In an internal memo, Mark Zuckerberg revealed 11 members of his new AI SuperIntelligence Lab that he poached from OpenAI and other tech giants.
The memo, obtained by CNBC and published Monday, lists top engineers and researchers hired to bolster Meta’s AI efforts. It comes months after Zuckerberg began his personal AI talent crusade—one that has blindsided competitors and sparked reports of “The List,” a compilation of the Facebook founder’s recruits he hopes will staff the Meta Superintelligence Lab.
The document names five ex-OpenAI staff that left the company just weeks after The OpenAI Files report discussed deep leadership concerns.
Zuckerberg has been personally reaching out to potential recruits, The Wall Street Journal reported. In his pitch to OpenAI staffers, the Meta CEO offered a $100 million signing bonus and one year compensation, OpenAI CEO Sam Altman said in a recent podcast hosted by his brother, Jack.
The lucrative, professional athlete-like job offers come after Meta’s latest AI model, Llama 4, received a cool reaction from consumers and critics. Experts say Zuckerberg’s moves might be a sign of desperation to keep up with competitors.
“Last time mMeta released an AI model, it wasn’t as successful as they expected,” Edgar Perez, an corporate trainer on AI and other cutting-edge technologies, told Fortune.
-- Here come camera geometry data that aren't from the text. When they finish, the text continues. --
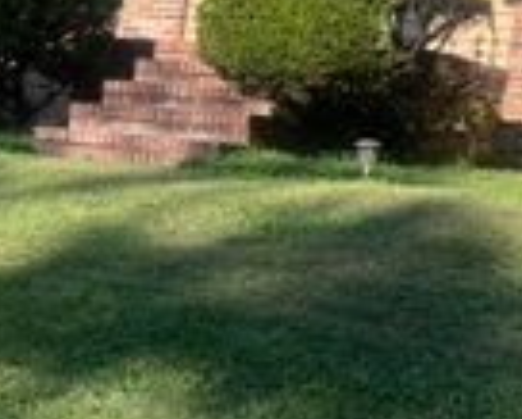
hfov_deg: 19.2
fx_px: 1438
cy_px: -90
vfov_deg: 15.9
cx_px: 652
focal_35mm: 93
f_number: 1.5
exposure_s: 1/3077
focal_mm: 5.7
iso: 50
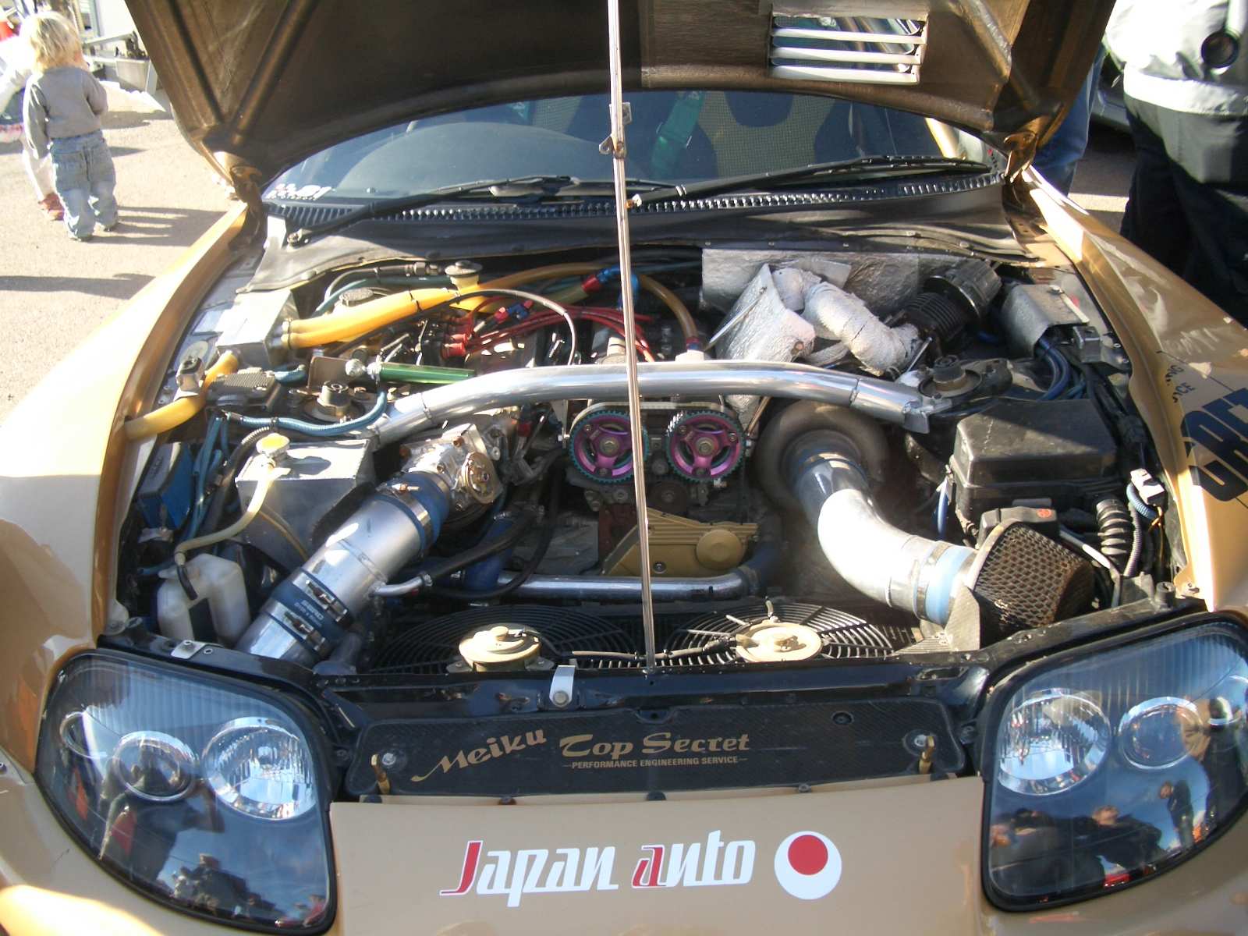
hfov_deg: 52.6
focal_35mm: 35
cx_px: 624
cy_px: 468
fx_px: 1262
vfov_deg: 40.7
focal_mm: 5.8
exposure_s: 1/200
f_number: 2.6
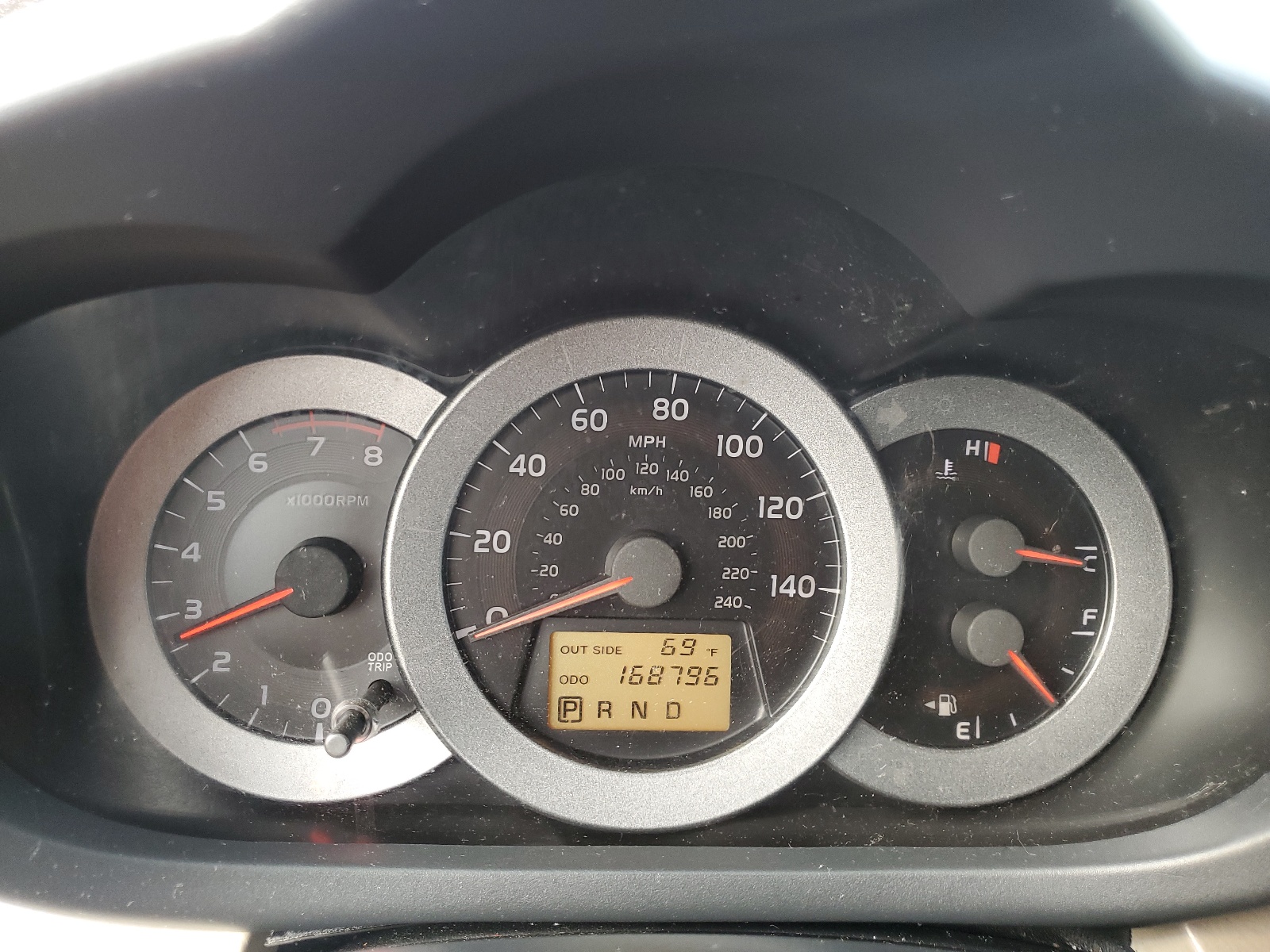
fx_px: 954
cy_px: 476
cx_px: 635
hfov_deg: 67.3
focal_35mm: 26
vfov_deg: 53.1
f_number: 1.5
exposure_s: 1/120
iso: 92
Zuckerberg has made good on his promise to bolster Meta’s AI efforts in recent months, hiring Scale AI’s ex-CEO Alexandr Wang and former GitHub CEO Nat Friedman to help lead the Superintelligence team he’s assembling. Perez said the next challenge for Meta is to make AI reasoning models that can contend with products like DeepSeek’s R1, Google’s Gemini 2.0 Flash Thinking, and OpenAI’s o1 series.
“At the end of the day, what Mark Zuckerberg wants to incorporate in Meta is AI agents,” Perez said. “To be able to be successful, [the AI agent] needs to reason. Let’s say, if you want to develop a task in a company, or if a customer would like to do some task through Meta, they need to decompose a number of steps. And those steps will need to be managed through a reasoning model. That’s not something that Llama, at the moment, can do, and that’s why they need to refine.”
But, even with the allure of a nine-figure salary, Perez said Zuckerberg’s offer may still be hard to swallow for someone working at a place with a strong company culture.
“What happens when somebody quits [the Superintelligence team]?” Perez said. “Let’s say, in a week: Will they return the bonuses? … Having that type of money, people might just decide to stay for a year or two and then leave and start their own companies later.”
Even before Zuckerberg’s memo, the Meta chief’s aggressive talent recruitment strategies have appeared to irk OpenAI’s leadership.
“I feel a visceral feeling right now, as if someone has broken into our home and stolen something,” Mark Chen, the chief research officer at OpenAI, wrote in an internal memo obtained and published by Wired on Saturday. “Please trust that we haven’t been sitting idly by.”
Chen told employees he was working with Altman and other leaders at the company “around the clock to talk to those with offers,” adding, “we’ve been more proactive than ever before, we’re recalibrating comp, and we’re scoping out creative ways to recognize and reward top talent.”
Though Chen wrote he would fight to retain all of OpenAI’s talent, he “won’t do so at the price of fairness to others.”
With the announcement of a new organization within Meta, experts question if Zuckerberg’s personnel investments will turn a profit in the end, or if it will lead to more AI-generated woes. In a post on LinkedIn, Vineet Agrawal, an investor in health-tech startups, called Zuckerberg’s hiring spree “desperate.”
“When you’re winning with vision, you don’t need to win with money,” he wrote. “Real talent follows challenge and purpose. The moment someone chooses you purely for $100 million, they’ll leave you for $101 million.”